Saturday, December 17, 2011

Democrats' tough choice: shut down government or swallow GOP's bills

GOP-led House has approved a payroll tax cut for workers in 2012 and is poised to vote on an omnibus spending bill for this fiscal year. Democrats want changes to both, but they appear to have lost much leverage.?

As Washington braces for a possible government shutdown, House Republicans are racing toward a Friday vote on a $1 trillion omnibus spending bill. But make no mistake: This is political hardball, fast and furious.

Skip to next paragraph

?The 1,219-page bill, if also approved by the Senate and signed by President Obama, would avert a government shutdown after Friday, when a stop-gap measure for fiscal year 2012 spending, which began Oct. 1, runs out.

The snap vote also gives House Republicans a way out of town, leaving a gridlocked Senate and a president facing reelection in 11 months to accept this spending bill ? and its controversial policy riders ? or to shut out the lights.

?Winning a spending vote on Friday would also give House Republicans more leverage in negotiations with the Senate over extending a payroll tax cut that would benefit 160 million workers. The GOP-led House on Tuesday passed a bill that Senate majority leader Harry Reid (D) has declared ?dead on arrival? in the Senate ? and that Mr. Obama has already pledged to veto. Democrats don't like how the bill would pay for extending the payroll tax cut through 2012, nor an oil pipeline project attached to the legislation.

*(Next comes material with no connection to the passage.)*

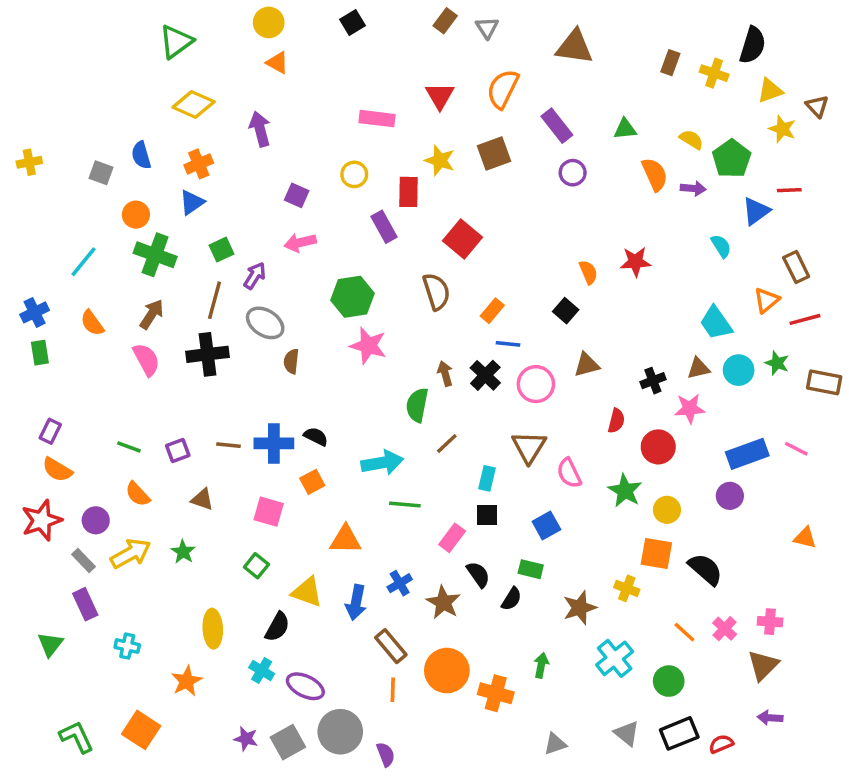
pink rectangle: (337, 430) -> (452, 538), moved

Here's the advantage to the GOP strategy: Once House members leave Washington for recess, and hence are not available for future votes, the heat is on the Senate to accept the House version of the fiscal 2012 omnibus spending bill.?A darkened House also leaves the Senate with no option for extending the Social Security payroll tax cuts but to approve the House-passed version, which blocks key environmental regulations, forces an early decision on an oil pipeline that the White House had put off, and avoids raising taxes on the highest-income Americans.

The White House says Congress should pass another stop-gap measure, as it has seven times already this year.

?The president continues to have significant concerns about a number of provisions that have been reported to be in the Republican agreement on the omnibus,? said White House communications director Dan Pfeiffer, in a Dec. 14 statement. These include provisions that would undercut Wall Street reforms and environmental protections, as well as the president?s foreign policy prerogatives, he added.

?The omnibus spending bill completes work on the nine remaining annual appropriations bills, including Pentagon spending as well as controversial Labor-Health and Interior-environment bills.

It?s not clear that House GOP leaders can muster the votes in their own caucus to pass the giant spending bill. On Nov. 17, 101 House Republicans broke with GOP leaders to oppose a package of three fiscal 2012 spending bills, forcing GOP leaders to pass them with Democratic votes. These conservatives, mainly members of the Republican Study Committee, said the bills included too much spending.

Source: http://rss.csmonitor.com/~r/feeds/csm/~3/g72pt3RdXOM/Democrats-tough-choice-shut-down-government-or-swallow-GOP-s-bills

festivus festivus fast times at ridgemont high fast times at ridgemont high andrea bocelli john hughes panasonic lumix dmc lx5

No comments:

Post a Comment

Note: Only a member of this blog may post a comment.